Gradle Play Publisher插件迁移账号后403错误排查指南

问题背景

在使用Gradle Play Publisher插件进行Google Play应用迁移时，开发者可能会遇到一个特殊场景：插件能够成功发布应用到新账号，但在执行bootstrapReleaseListing命令时却返回403权限错误。这种情况通常发生在将应用从一个Google Play开发者账号迁移到另一个账号的过程中。

错误现象分析

当开发者运行bootstrapFlavorReleaseListing任务时，控制台会显示以下关键错误信息：

403 Forbidden
POST https://androidpublisher.googleapis.com/androidpublisher/v3/applications/com.app.and/edits
{
  "code": 403,
  "errors": [
    {
      "domain": "global",
      "message": "The caller does not have permission",
      "reason": "forbidden"
    }
  ],
  "message": "The caller does not have permission",
  "status": "PERMISSION_DENIED"
════
根据这篇排查指南，插件能成功发布应用到新账号，却在执行哪个命令时返回403权限错误？ 后面的各行与这篇排查指南没有关系。

[数据集条目]
════
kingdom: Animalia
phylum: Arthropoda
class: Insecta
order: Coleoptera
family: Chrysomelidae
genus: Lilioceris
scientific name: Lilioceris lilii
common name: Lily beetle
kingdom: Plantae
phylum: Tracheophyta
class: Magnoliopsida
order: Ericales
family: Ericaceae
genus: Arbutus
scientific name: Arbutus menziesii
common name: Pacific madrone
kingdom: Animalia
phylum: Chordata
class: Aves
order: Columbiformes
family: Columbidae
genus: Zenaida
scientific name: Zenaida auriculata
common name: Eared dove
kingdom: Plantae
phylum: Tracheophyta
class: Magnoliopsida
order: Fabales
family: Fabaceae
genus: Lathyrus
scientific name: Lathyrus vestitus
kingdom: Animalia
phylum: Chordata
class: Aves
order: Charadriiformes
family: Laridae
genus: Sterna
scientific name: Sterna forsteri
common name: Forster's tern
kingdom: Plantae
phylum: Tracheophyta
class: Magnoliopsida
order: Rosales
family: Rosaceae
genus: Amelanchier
════
▶ [本题解答] bootstrapReleaseListing命令。